»Ma bonne Meunière,
»Vous venez de rester bien longtemps sans nouvelles de nous, mais cela n'est pas tout à fait notre faute. J'ai été bien malade tout le mois de juillet, ayant bêtement attrapé une grosse pleurésie. Mais, grâce à Dieu, cela n'était pourtant pas aussi grave que ce que les journaux ont bien voulu dire, et la preuve, c'est que je suis maintenant absolument guérie et même mieux portante que quand nous avons eu le bonheur de vous voir, ma bonne Meunière. Si, ensuite, je ne vous ai pas écrit au mois d'août, c'est que nous avons eu tellement de monde—nous en avons encore beaucoup, du reste...—que, vraiment, je n'ai pas, tout en le regrettant beaucoup, trouvé le temps de vous dire que nous vous aimons toujours bien. Hier, nous avons reçu votre dépêche, et, vous voyez, quoique très prise, très occupée, nous y répondons, car nous vous aimons bien et nous espérons bien vous revoir bientôt.

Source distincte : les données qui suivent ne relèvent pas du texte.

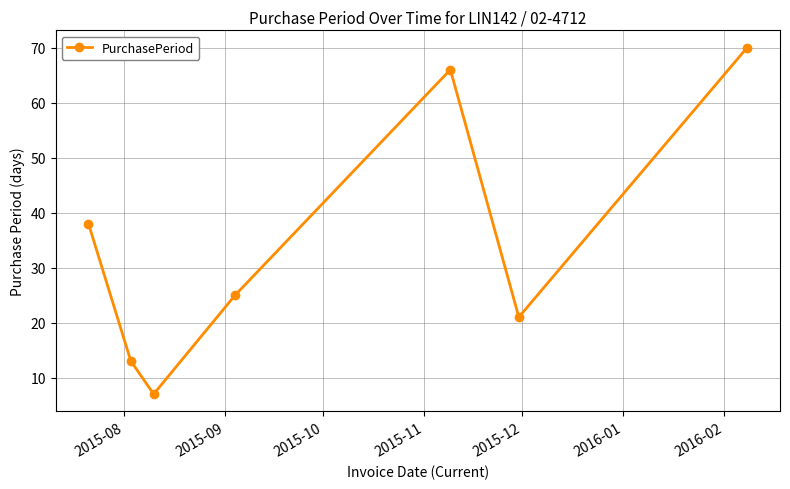

What is the greatest value displayed?

70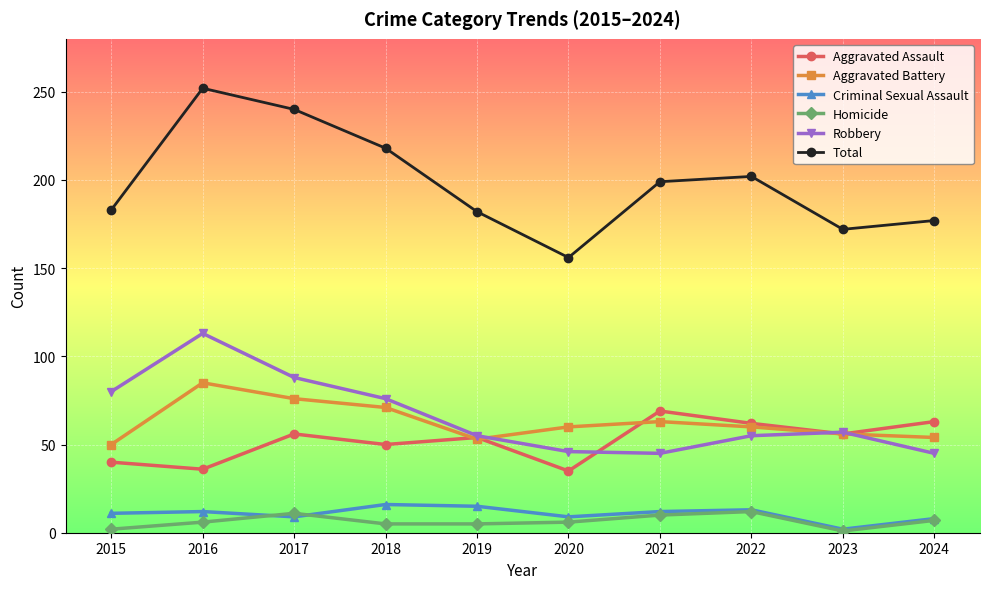

How many lines are shown in the chart?

6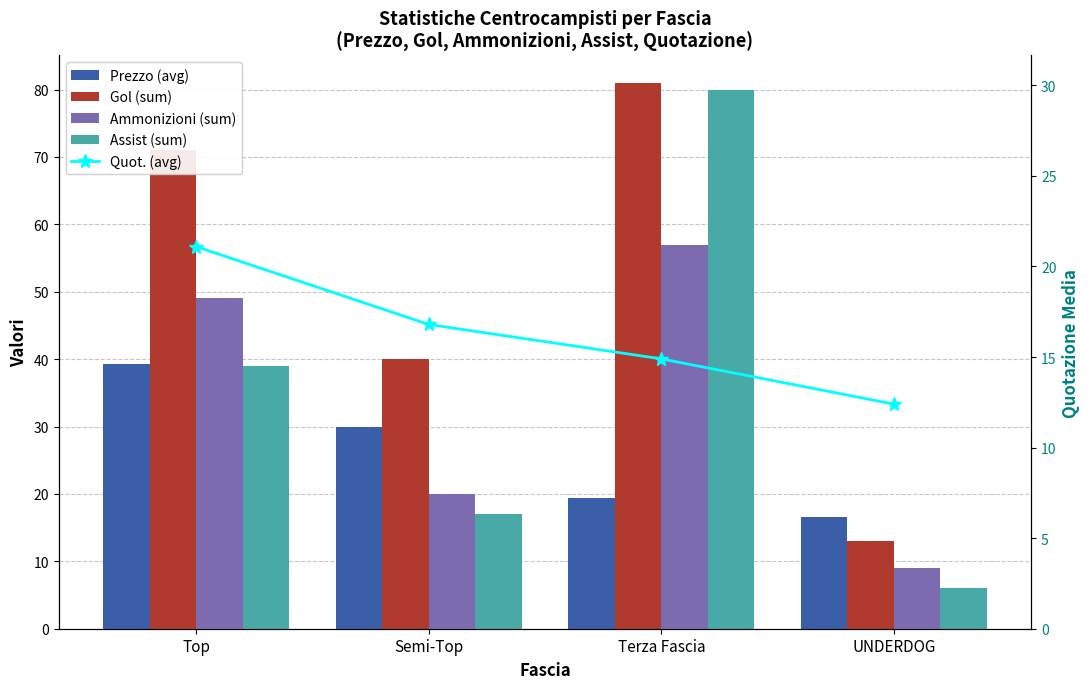

Count the number of data series in this chart.

5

»Quand finit votre saison? Quand serez-vous libre? Nous pensons que vous pourrez venir nous faire une petite visite vers le 15 octobre. Dans ce bon espoir, nous vous embrassons tous les deux de tout cœur.
»Bien à vous.»
192.—Vendredi 3 octobre.
Le mois de septembre s'est achevé, mais la «lessive boulangiste» ne semble pas vouloir toucher à sa fin. Quelle lessive, bonté divine! De mémoire d'homme, je crois qu'on n'a jamais assisté à pareil entre-croisement de polémiques, de démentis, d'altercations personnelles, de duels, de procès-verbaux, de lettres de témoins, le tout agrémenté de la collection la plus complète qui se puisse imaginer d'outrages de toute espèce. C'est une mêlée générale où se confondent tous les partis.
193.—Lundi 27 octobre.
Mme Marguerite ne m'ayant pas encore répondu au sujet de mon voyage à Saint-Brelade, qu'elle m'avait fait espérer, dans sa dernière lettre, pour le 15 de ce mois, je viens de leur écrire que j'attends leurs ordres.